Senin, Desember 9, 2024

Karena Teknologi (Juga) Hadir untuk Perempuan

Nibros Hassani
Nibros Hassani
Re-telling HERstory
- Advertisement -

Coding Like A Girl. Bila selama ini coding selalu identik dengan laki-laki, bagaimana upaya coders perempuan di seluruh dunia melawan narasi yang terlanjur mendominasi tersebut?

Pada kolom in-depth Al-Jazeera.com (3/9), muncul tautan dengan judul Coding Like A Girl beserta grafis pendukungnya yang mengilustrasikan tiga perempuan sedang berdiri dibawah kalimat: “Welcome Our Coders”.

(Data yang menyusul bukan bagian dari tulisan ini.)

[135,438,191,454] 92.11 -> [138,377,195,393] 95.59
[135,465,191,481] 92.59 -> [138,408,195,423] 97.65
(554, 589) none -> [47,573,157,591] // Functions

Setelah mengklik tautan berikutnya, pembaca akan diminta untuk membantu tiga perempuan bernama Angie, Hyasinta, dan Eva yang sedang berusaha keras menjadi coder. Tautan dengan format arcade-video game ini menampilkan Angie, Hyasinta, dan Eva yang membawa kisah perjuangannya dari medan masing-masing : Angie yang berasal dari Peru, Hyasinta dari Tanzania, dan Eva yang merupakan orang Jerman.

Dalam kisah tersebut, Angie adalah seorang single-mother yang ingin anak lelakinya memiliki kehidupan lebih baik hingga akhirnya ia memutuskan untuk belajar coding. Dunia barunya bermula disana.

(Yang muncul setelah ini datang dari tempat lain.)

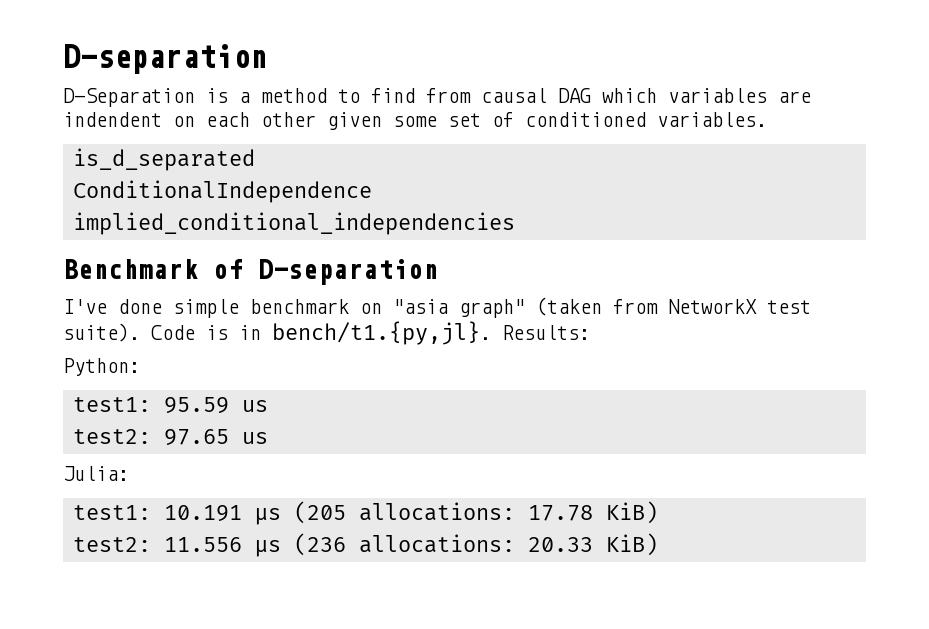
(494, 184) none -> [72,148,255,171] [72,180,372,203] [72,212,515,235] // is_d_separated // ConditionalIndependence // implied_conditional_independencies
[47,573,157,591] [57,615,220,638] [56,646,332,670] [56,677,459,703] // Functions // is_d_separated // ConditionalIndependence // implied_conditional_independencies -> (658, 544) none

Dengan pembelajaran intensif selama 6 bulan, banyak masalah yang harus diselesaikan Angie bersama timnya di sebuah perusahaan non-profit bernama Laboratoria. Pada bagian Angie, kisah berakhir ketika ia akhirnya berhasil tuntas dalam pelatihannya bersama 75% peserta lain dan semuanya mampu mendapat kehidupan tiga kali lebih baik dari coding.

Sedangkan perempuan kedua yakni Hyasinta, ingin mendirikan perusahaan startup untuk lingkungan sekitarnya. Oleh sebab itu, ia bergabung dengan komunitas yang mendukung dan mengembangkan ide-ide yang ia miliki.

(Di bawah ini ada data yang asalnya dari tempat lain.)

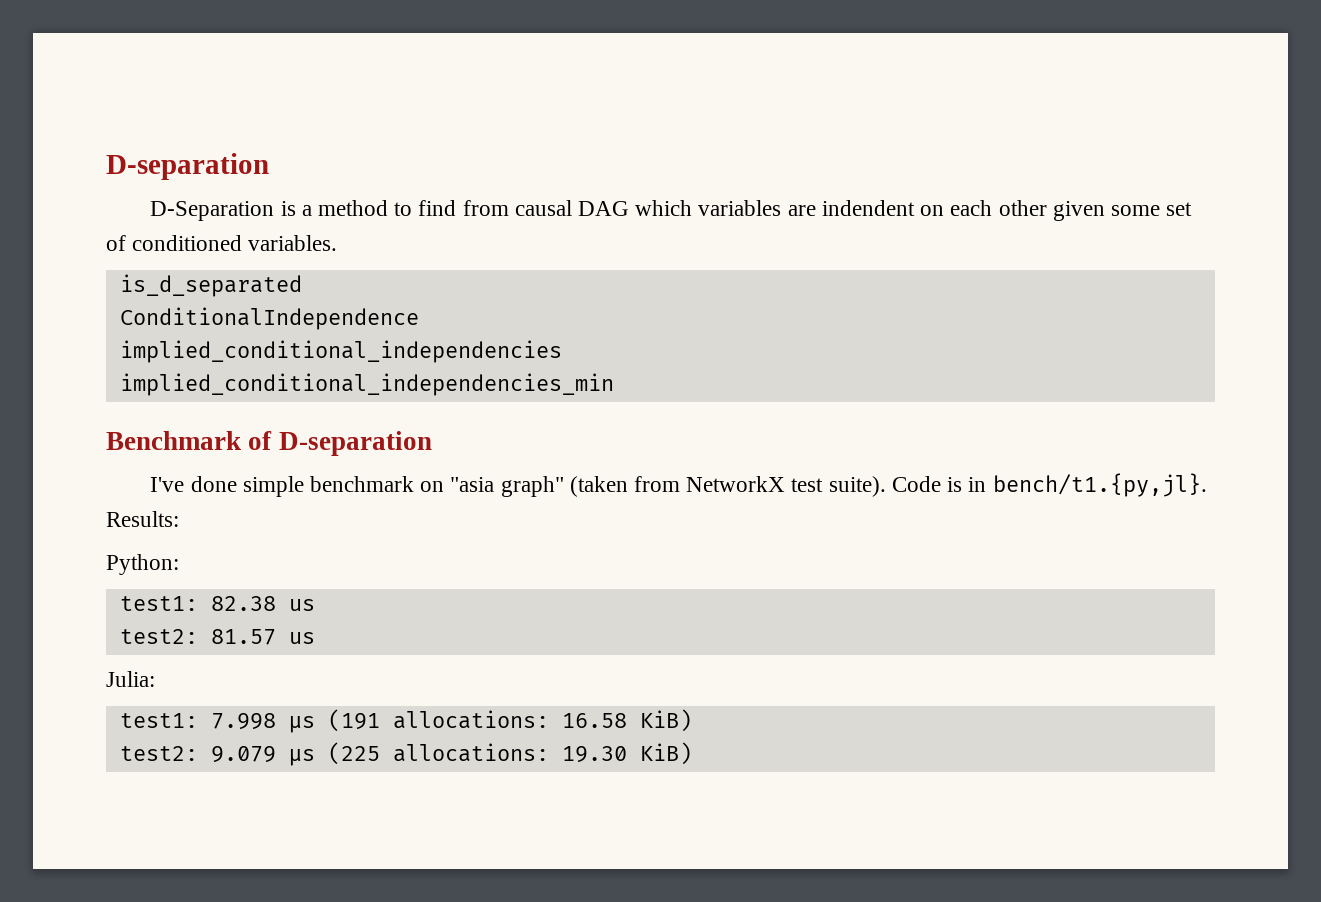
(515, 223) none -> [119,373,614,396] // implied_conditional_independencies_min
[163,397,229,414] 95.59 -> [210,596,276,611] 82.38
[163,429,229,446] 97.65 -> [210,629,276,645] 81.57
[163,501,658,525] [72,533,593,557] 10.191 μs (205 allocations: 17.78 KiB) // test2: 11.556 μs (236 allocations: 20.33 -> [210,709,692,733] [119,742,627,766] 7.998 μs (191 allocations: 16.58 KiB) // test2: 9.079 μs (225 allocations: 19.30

Singkat cerita, Hyasinta mendapat banyak inspirasi disana : ia menyadari, dengan kemampuan digital yang dipunyai perempuan, pilihan untuk menjadi seseorang yang mandiri adalah mungkin. Lalu, Hyasinta dan tim mengikuti sebuah kontes untuk menampilkan ide-idenya. Meski belum beruntung, dari belajar coding, ia yakin akan mampu membuat kehidupan orang disekitarnya menjadi lebih baik.

Kisah terakhir adalah dari Eva. Karena tuntutan pekerjaan mengharuskan ia berpindah bidang, Eva mulai menggeluti sesuatu yang bukan menjadi passionnya dan belajar mengembangkan perangkat lunak.

Beberapa waktu berkecimpung, ia jadi menyadari betul, bahwa terlalu banyak laki-laki yang memegang kendali dan hanya sedikit perempuan yang memiliki kapasitas untuk berada pada posisi tersebut. Rasionya adalah 60/40. Eva kini mendukung perempuan disekitarnya untuk belajar dan mengembangkan kemampuan dalam bidang terkhusus IT.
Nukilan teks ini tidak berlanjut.